13 de marzo de 2010

Sombras

En el año 1932, Pedro Salinas, un catedrático de literatura español, poeta con una obra prestigiosa ya a sus espaldas, iniciaba una relación amorosa con la norteamericana Katherine R. Whitmore, profesora de literatura española también. Del nacimiento de esta pasión, su despliegue espiritual y físico, su muerte y su resurrección (lírica) vino luego uno de los más asombrosos poemarios del siglo XX. La voz a ti debida es la primera parte de una trilogía que componen, además, Razón de amor y Largo lamento. Con pocos textos habrá alcanzado este lector irregular una sintonía pareja. Shalamov, en otro orden de cosas radicalmente diferente. O no tan diferente: si amor y muerte representan los dos polos de la vida humana, si ya no acaba ocurriendo que de la muerte del primero no pueda originarse otra cosa que la segunda. Salinas, un hombre ya maduro y casado, cumplía 42 años el año que se dio a la prensa ese libro asombroso y asombrado.

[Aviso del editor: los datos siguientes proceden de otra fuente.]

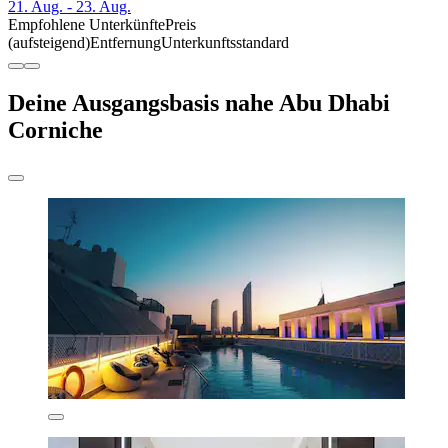
21. Aug. - 23. Aug.
Empfohlene Unterkünfte
Preis
(aufsteigend)
Entfernung
Unterkunftsstandard
Deine Ausgangsbasis nahe Abu Dhabi
Corniche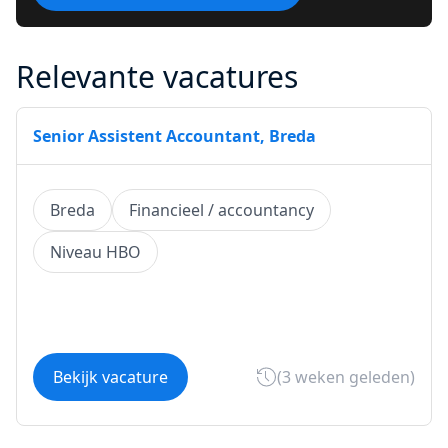
Relevante vacatures
Senior Assistent Accountant, Breda
Breda
Financieel / accountancy
Niveau HBO
Bekijk vacature
(3 weken geleden)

¿Las oyes cómo piden realidades,
ellas, desmelenadas, fieras,
ellas, las sombras que los dos forjamos
en este inmenso lecho de distancias?
Cansadas ya de infinidad, de tiempo
sin medida, de anónimo, heridas
por una gran nostalgia de materia,
piden límites, días, nombres.
No pueden
vivir así ya más: están al borde
del morir de las sombras, que es la nada.
Acude, ven conmigo.
Tiende tus manos, tiéndeles tu cuerpo.
Los dos les buscaremos
un color, una fecha, un pecho, un sol.
Que descansen en ti, sé tú su carne.
Se calmará su enorme ansia errante,
mientras las estrechamos
ávidamente entre los cuerpos nuestros
donde encuentren su pasto y su reposo.
Se dormirán al fin en nuestro sueño
abrazado, abrazadas. Y así luego,
al separamos, al nutrirnos sólo
de sombras, entre lejos,
ellas
tendrán recuerdos ya, tendrán pasado
de carne y hueso,
el tiempo que vivieron en nosotros.
Y su afanoso sueño
de sombras, otra vez, será el retorno
a esta corporeidad mortal y rosa
donde el amor inventa su infinito.

Es éste el último poema de La voz... Contiene, creo, una declaración de derrota y la petición de un reencuentro, para que, encarnadas, las sombras, den en almas. En general, en toda esta primer parte del ciclo, la mística amorosa lo es de manera consecuente, en cuerpo y en alma. Lo que vienen a confirmar los dos últimos versos: habrá invención, desde luego, pero entre cuerpos muy reales. Un infinito aquí, por mucho que se pierda. Igual que si lo hubiera escrito Quevedo, pero sin religión: puesto que las sombras convertidas en almas viven entre la distancia, no en el trasmundo. También ésta en un doble sentido: espiritual y física.